10

I'm using R in a commercial environment where external connectivity all goes via a web proxy, so we need to specify the proxy server address and ensure we connect to it with Windows authentication.

I already have code that will configure the RCurl and httr packages to use those settings by default - i.e.

httr::set_config(config(
  proxy = "my.proxy.address", 
  proxyuserpwd = ":", 
  proxyauth = 4
   ))

or

opts <- list(
  proxy = "my.proxy.address",
  proxyuserpwd = ":", 
  proxyauth = 4
)
RCurl::options(RCurlOptions = opts)

However, in a couple of cases recently, I've found packages that depend on the curl package to make web requests - for instance xml2::read_xml - and I can't find any way to set the same proxy options so they're picked up by default and used by curl.

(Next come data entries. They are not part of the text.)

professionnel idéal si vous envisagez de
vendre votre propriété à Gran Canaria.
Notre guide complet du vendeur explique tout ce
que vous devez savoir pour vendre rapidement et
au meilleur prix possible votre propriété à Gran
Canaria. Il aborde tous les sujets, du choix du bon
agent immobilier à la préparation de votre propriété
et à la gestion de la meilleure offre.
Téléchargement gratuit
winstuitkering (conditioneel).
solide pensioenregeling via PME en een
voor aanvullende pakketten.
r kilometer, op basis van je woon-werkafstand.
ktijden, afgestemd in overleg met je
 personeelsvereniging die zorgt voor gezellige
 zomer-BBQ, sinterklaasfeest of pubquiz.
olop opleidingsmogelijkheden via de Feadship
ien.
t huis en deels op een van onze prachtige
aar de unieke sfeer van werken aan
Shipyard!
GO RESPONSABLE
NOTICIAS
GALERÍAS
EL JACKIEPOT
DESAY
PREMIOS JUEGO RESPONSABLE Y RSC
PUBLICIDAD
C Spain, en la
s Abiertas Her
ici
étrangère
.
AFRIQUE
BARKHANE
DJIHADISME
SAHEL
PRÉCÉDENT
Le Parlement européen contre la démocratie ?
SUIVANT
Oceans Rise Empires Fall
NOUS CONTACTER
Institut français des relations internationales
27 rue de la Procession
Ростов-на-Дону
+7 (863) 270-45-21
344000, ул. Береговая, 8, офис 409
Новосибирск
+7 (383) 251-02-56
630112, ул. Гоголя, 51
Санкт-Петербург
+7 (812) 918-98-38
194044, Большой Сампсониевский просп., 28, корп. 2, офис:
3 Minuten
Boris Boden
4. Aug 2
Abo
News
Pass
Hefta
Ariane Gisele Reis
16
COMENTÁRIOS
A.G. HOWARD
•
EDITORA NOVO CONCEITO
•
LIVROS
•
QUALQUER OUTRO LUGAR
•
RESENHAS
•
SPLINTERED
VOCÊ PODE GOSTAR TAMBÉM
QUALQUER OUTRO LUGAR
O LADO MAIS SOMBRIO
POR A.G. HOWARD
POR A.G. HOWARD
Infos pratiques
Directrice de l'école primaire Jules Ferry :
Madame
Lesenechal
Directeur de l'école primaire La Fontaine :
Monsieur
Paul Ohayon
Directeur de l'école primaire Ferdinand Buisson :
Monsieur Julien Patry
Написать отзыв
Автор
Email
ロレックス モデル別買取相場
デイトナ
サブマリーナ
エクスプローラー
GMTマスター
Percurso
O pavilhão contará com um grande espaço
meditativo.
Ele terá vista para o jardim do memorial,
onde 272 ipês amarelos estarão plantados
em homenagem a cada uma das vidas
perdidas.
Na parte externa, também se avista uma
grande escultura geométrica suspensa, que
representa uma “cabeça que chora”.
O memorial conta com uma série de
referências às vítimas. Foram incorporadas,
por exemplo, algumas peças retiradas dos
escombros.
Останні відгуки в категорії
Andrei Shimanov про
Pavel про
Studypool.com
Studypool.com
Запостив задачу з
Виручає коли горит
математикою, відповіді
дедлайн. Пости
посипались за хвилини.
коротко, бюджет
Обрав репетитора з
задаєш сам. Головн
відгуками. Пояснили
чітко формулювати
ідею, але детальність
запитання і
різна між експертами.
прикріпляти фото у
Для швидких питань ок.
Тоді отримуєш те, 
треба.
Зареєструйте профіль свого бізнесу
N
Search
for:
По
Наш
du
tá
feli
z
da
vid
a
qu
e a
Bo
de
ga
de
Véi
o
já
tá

If I use curl directly myself, I can set the options on a new handle and the following code is sufficient to work successfully:

  h = new_handle(proxy = "my.proxy.address",
                 proxyuserpwd = ":")
  con = curl(url,handle = h)
  page = xml2::read_xml(con)

... but this isn't any help when the use of curl is buried within someone else's function!

Alternatively, I know I can set up an environment variable for the proxy address, like this:

Sys.setenv(https_proxy = "https://my.proxy.address")

... and libcurl picks it up. But if I do just this, then I end up with an HTTP 407 proxy authentication error. Is there a way to specify blank username / password (as the proxyuserpwd setting does), so we authenticate with Windows credentials? It also doesn't seem possible to specify the proxyauth option as an environment variable.

Can anyone offer a solution or any suggestions, please?

djb72
  • 101
  • 1
  • 4

2 Answers2

3

I was having similar issues. Here are the steps that worked for me:

  1. Download my company's proxy auto-config file (PAC file). For IE: click the gear icon --> internet options --> Connections --> LAN Settings --> copy the http address into a new browser window to download the text file.
  2. Locate the line in the PAC file specifying the proxy (eg: "auth-proxy.xxxxxxx.com:9999")
  3. In a new R session, test these proxy settings by temporarily setting them with a command similar to the following, substituting your values from your PAC file:

    Sys.setenv(http_proxy = "auth-proxy.xxxxxxx.com:9999")
    Sys.setenv(https_proxy = "auth-proxy.xxxxxxx.com:9999")
    
  4. Rerun your code in the same session to see if these new settings solve the issue. This is the test I used.

    read_html(curl('http://google.com', handle = curl::new_handle("useragent" = "Mozilla/5.0")))
    

Setting the proxy using Sys.setenv will only persist to the end of your current session. To make a more permanent change you may consider adding this to your R_PROFILE as explained here.

Stan
  • 905
  • 9
  • 20
  • This does not work for me. I keep getting the 407. This seems to work, but it does not help as I didn't find a way to set the "PROXYUSERPWD" as a default: `handle = new_handle() handle_setopt(handle, .list = list(PROXYUSERPWD = ":")) curl_download("http://orf.at", "test.html", handle = handle)` – Roman Jun 04 '21 at 13:30
  • @Roman - I do not have a proxy with a password to test this on, but from the help file: https://stat.ethz.ch/R-manual/R-patched/library/utils/html/download.file.html Usernames and passwords can be set for HTTP proxy transfers via environment variable http_proxy_user in the form user:passwd. Alternatively, http_proxy can be of the form http://user:pass@proxy.dom.com:8080/ for compatibility with wget. Only the HTTP/1.0 basic authentication scheme is supported. Under Windows, if http_proxy_user is set to ask then a dialog box will come up for the user to enter the username and password. – Stan Aug 06 '21 at 23:07
2

This is not a beauty, actually it is quite the opposite. But still this hack made it work for me:

library(curl)

new_handle_plain = curl::new_handle

new_handle_ntlm = function(){
  handle = new_handle_plain()
  handle_setopt(handle, .list = list(PROXYUSERPWD = ":"))
  return(handle)
}

rlang::env_unlock(env = asNamespace('curl'))
rlang::env_binding_unlock(env = asNamespace('curl'))
assign('new_handle', new_handle_ntlm, envir = asNamespace('curl'))
rlang::env_binding_lock(env = asNamespace('curl'))
rlang::env_lock(asNamespace('curl'))


Sys.setenv("http_proxy" = curl::ie_get_proxy_for_url("http://orf.at"))
Sys.setenv("https_proxy" = curl::ie_get_proxy_for_url("http://orf.at"))
curl_download("http://orf.at", "test.html")

I would still love to see a clean solution as changing an inner function of a library is not something one should do...

Roman
  • 315
  • 3
  • 11